On following Burchill's timeline it was on marrying Tony Parsons and moving into a maisonette in Billericay, Essex, that it all started going Pete Tong. Her productivity may have started going up but there was a price to pay and Burchill slowly but surely mutated into the brittle monster we all know and love/loathe in equal proportions to this day. Fueled, tempered and nurtured on a steady diet of speed and snakebites progressing to cocaine binges at the Groucho Club.
'Punk was about a break with consensus', Burchill tells us and that's probably very true as is her modus operandi that she declares at the very start of her book: 'If it ain't broke, break it would seem to be my design for living'. Which just about explains everything about her.

I tend to think that had I ever met Julie Burchill, particularly in her younger days that we'd have got along quite well.
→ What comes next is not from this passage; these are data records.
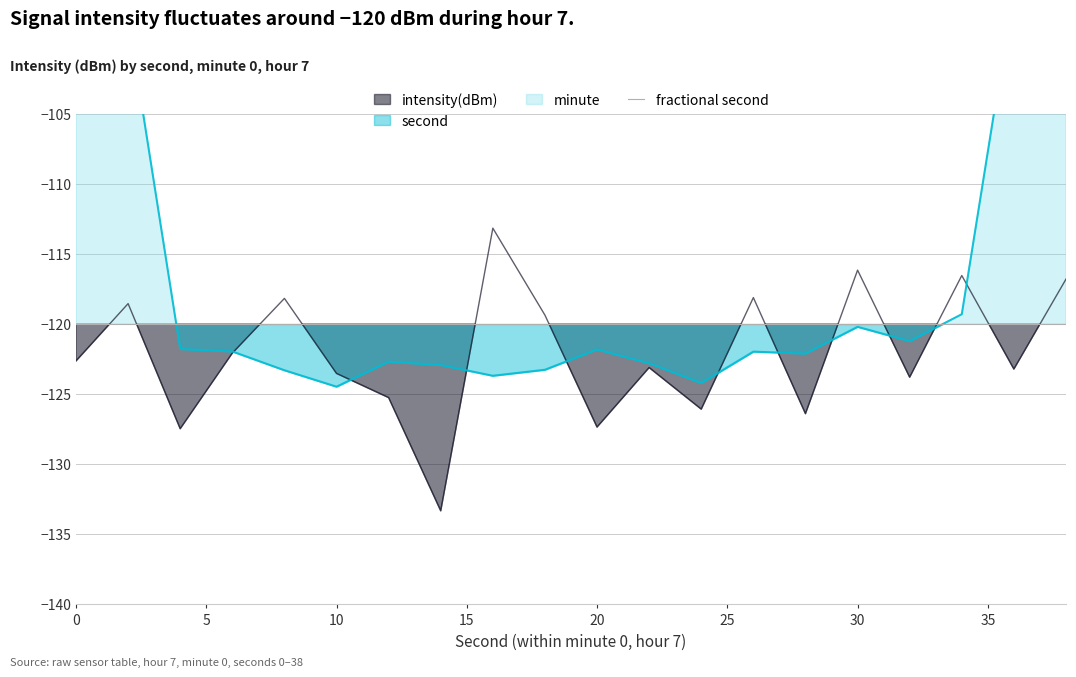

What is the value of the 10th point from the left?

-119.4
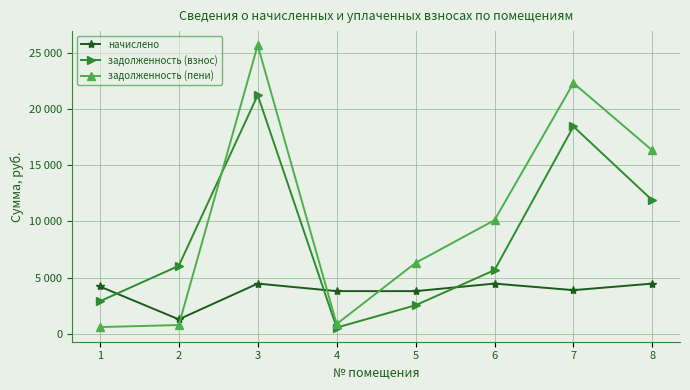

Reading right to left, transcribe all the data shown in this chart.

начислено: 4456.7	3871.4	4456.7	3783.0	3783.0	4456.7	1265.5	4198.1
задолженность (взнос): 11884.4	18483.4	5660.7	2522.0	528.0	21277.1	6042.0	2877.5
задолженность (пени): 16341.1	22354.8	10117.4	6305.0	846.0	25733.8	756.3	575.6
Who knows? She instead, however, fell into the clutches of the Tony Parsons and Toby Youngs of this world. Then again perhaps not, maybe we wouldn't have got along at all, especially after reading this bit in her book: 'My gran lives in a modern block of flats in Barton Hill, which sounds posh but actually has a reputation of being extremely rough. Well, like the Shangri-La song said about a boy, it's good but not evil, not like Easton. We Brislington babes lived in fear of Easton; a mean sprawl of council estates and sex pests (allegedly; none of us had ever been there), it was our definite no go area. Even as I grew to be a woman of the world, the word Easton could still strike fear into my sharply shod soul.'
I've got to laugh because even though I didn't actually grow up in Easton, I lived a good number of years there (I'm actually a Meader, from an area called Southmead, renowned for being one of the genuinely most roughest and toughest areas in Bristol). Which means I'm the kind of person Burchill would have done her utmost to avoid. In fact, the combination of my roots in Southmead and my life in Easton would probably have been the stuff of her nightmares. 
What can I say? Que sera, sera. C'est la vie. For the record, however, if Julie Burchill ever does decide to venture into Easton one day I'm quite happy to put in a good word for her. Just so long as she remembers to wipe her feet before entering.